Written request: Can you reproduce every one of the rows below, line for line and without changing a single character?

(Collected data entries)
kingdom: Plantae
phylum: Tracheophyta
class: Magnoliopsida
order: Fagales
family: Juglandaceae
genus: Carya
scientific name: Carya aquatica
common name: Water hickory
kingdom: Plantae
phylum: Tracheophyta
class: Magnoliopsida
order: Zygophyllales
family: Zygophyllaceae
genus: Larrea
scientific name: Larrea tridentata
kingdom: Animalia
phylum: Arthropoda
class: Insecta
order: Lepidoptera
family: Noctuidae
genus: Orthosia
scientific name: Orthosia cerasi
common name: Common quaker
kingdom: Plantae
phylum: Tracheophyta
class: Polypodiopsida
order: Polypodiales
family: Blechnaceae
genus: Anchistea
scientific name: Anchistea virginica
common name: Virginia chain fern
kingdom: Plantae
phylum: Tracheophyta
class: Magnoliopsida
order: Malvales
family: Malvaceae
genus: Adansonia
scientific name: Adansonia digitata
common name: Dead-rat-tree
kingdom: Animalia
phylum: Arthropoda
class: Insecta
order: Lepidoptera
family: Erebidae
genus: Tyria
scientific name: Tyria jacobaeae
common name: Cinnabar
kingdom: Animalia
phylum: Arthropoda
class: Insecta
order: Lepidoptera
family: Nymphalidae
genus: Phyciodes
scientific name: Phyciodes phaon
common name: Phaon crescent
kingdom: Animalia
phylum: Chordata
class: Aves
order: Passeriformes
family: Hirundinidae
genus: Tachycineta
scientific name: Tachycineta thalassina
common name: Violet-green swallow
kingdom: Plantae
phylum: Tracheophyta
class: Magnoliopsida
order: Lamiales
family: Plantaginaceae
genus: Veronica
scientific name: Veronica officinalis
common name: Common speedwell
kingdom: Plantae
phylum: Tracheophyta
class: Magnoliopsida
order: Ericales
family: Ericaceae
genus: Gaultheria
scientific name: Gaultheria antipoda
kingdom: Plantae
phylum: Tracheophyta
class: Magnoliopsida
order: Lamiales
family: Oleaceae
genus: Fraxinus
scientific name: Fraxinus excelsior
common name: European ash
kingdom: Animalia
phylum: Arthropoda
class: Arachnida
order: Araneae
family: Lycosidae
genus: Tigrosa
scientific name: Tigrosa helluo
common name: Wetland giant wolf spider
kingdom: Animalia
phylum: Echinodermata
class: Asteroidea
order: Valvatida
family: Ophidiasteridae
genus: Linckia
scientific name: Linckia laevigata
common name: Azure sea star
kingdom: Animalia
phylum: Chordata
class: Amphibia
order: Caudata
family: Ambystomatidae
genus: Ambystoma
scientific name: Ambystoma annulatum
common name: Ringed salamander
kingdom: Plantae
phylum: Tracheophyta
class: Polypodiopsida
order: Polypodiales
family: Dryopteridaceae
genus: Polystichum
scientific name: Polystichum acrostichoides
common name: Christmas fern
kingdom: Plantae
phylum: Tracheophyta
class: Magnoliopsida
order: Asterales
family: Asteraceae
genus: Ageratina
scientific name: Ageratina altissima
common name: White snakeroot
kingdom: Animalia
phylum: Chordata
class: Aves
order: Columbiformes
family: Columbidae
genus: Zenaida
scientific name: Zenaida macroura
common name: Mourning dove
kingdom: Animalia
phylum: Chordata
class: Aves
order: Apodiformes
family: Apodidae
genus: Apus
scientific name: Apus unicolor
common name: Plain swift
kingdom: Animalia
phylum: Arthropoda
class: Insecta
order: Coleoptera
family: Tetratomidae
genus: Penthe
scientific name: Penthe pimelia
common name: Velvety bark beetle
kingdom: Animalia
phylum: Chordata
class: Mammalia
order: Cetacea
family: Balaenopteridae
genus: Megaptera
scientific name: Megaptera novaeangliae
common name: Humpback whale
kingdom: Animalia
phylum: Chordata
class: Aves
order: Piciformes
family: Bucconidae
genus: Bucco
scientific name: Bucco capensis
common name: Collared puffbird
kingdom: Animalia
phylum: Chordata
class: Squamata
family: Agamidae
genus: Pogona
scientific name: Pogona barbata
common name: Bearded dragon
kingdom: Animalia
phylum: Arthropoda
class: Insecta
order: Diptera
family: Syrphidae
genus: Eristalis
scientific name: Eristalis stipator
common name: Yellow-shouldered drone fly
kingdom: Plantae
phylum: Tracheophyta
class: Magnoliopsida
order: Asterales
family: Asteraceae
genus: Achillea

Answer:
kingdom: Plantae
phylum: Tracheophyta
class: Magnoliopsida
order: Fagales
family: Juglandaceae
genus: Carya
scientific name: Carya aquatica
common name: Water hickory
kingdom: Plantae
phylum: Tracheophyta
class: Magnoliopsida
order: Zygophyllales
family: Zygophyllaceae
genus: Larrea
scientific name: Larrea tridentata
kingdom: Animalia
phylum: Arthropoda
class: Insecta
order: Lepidoptera
family: Noctuidae
genus: Orthosia
scientific name: Orthosia cerasi
common name: Common quaker
kingdom: Plantae
phylum: Tracheophyta
class: Polypodiopsida
order: Polypodiales
family: Blechnaceae
genus: Anchistea
scientific name: Anchistea virginica
common name: Virginia chain fern
kingdom: Plantae
phylum: Tracheophyta
class: Magnoliopsida
order: Malvales
family: Malvaceae
genus: Adansonia
scientific name: Adansonia digitata
common name: Dead-rat-tree
kingdom: Animalia
phylum: Arthropoda
class: Insecta
order: Lepidoptera
family: Erebidae
genus: Tyria
scientific name: Tyria jacobaeae
common name: Cinnabar
kingdom: Animalia
phylum: Arthropoda
class: Insecta
order: Lepidoptera
family: Nymphalidae
genus: Phyciodes
scientific name: Phyciodes phaon
common name: Phaon crescent
kingdom: Animalia
phylum: Chordata
class: Aves
order: Passeriformes
family: Hirundinidae
genus: Tachycineta
scientific name: Tachycineta thalassina
common name: Violet-green swallow
kingdom: Plantae
phylum: Tracheophyta
class: Magnoliopsida
order: Lamiales
family: Plantaginaceae
genus: Veronica
scientific name: Veronica officinalis
common name: Common speedwell
kingdom: Plantae
phylum: Tracheophyta
class: Magnoliopsida
order: Ericales
family: Ericaceae
genus: Gaultheria
scientific name: Gaultheria antipoda
kingdom: Plantae
phylum: Tracheophyta
class: Magnoliopsida
order: Lamiales
family: Oleaceae
genus: Fraxinus
scientific name: Fraxinus excelsior
common name: European ash
kingdom: Animalia
phylum: Arthropoda
class: Arachnida
order: Araneae
family: Lycosidae
genus: Tigrosa
scientific name: Tigrosa helluo
common name: Wetland giant wolf spider
kingdom: Animalia
phylum: Echinodermata
class: Asteroidea
order: Valvatida
family: Ophidiasteridae
genus: Linckia
scientific name: Linckia laevigata
common name: Azure sea star
kingdom: Animalia
phylum: Chordata
class: Amphibia
order: Caudata
family: Ambystomatidae
genus: Ambystoma
scientific name: Ambystoma annulatum
common name: Ringed salamander
kingdom: Plantae
phylum: Tracheophyta
class: Polypodiopsida
order: Polypodiales
family: Dryopteridaceae
genus: Polystichum
scientific name: Polystichum acrostichoides
common name: Christmas fern
kingdom: Plantae
phylum: Tracheophyta
class: Magnoliopsida
order: Asterales
family: Asteraceae
genus: Ageratina
scientific name: Ageratina altissima
common name: White snakeroot
kingdom: Animalia
phylum: Chordata
class: Aves
order: Columbiformes
family: Columbidae
genus: Zenaida
scientific name: Zenaida macroura
common name: Mourning dove
kingdom: Animalia
phylum: Chordata
class: Aves
order: Apodiformes
family: Apodidae
genus: Apus
scientific name: Apus unicolor
common name: Plain swift
kingdom: Animalia
phylum: Arthropoda
class: Insecta
order: Coleoptera
family: Tetratomidae
genus: Penthe
scientific name: Penthe pimelia
common name: Velvety bark beetle
kingdom: Animalia
phylum: Chordata
class: Mammalia
order: Cetacea
family: Balaenopteridae
genus: Megaptera
scientific name: Megaptera novaeangliae
common name: Humpback whale
kingdom: Animalia
phylum: Chordata
class: Aves
order: Piciformes
family: Bucconidae
genus: Bucco
scientific name: Bucco capensis
common name: Collared puffbird
kingdom: Animalia
phylum: Chordata
class: Squamata
family: Agamidae
genus: Pogona
scientific name: Pogona barbata
common name: Bearded dragon
kingdom: Animalia
phylum: Arthropoda
class: Insecta
order: Diptera
family: Syrphidae
genus: Eristalis
scientific name: Eristalis stipator
common name: Yellow-shouldered drone fly
kingdom: Plantae
phylum: Tracheophyta
class: Magnoliopsida
order: Asterales
family: Asteraceae
genus: Achillea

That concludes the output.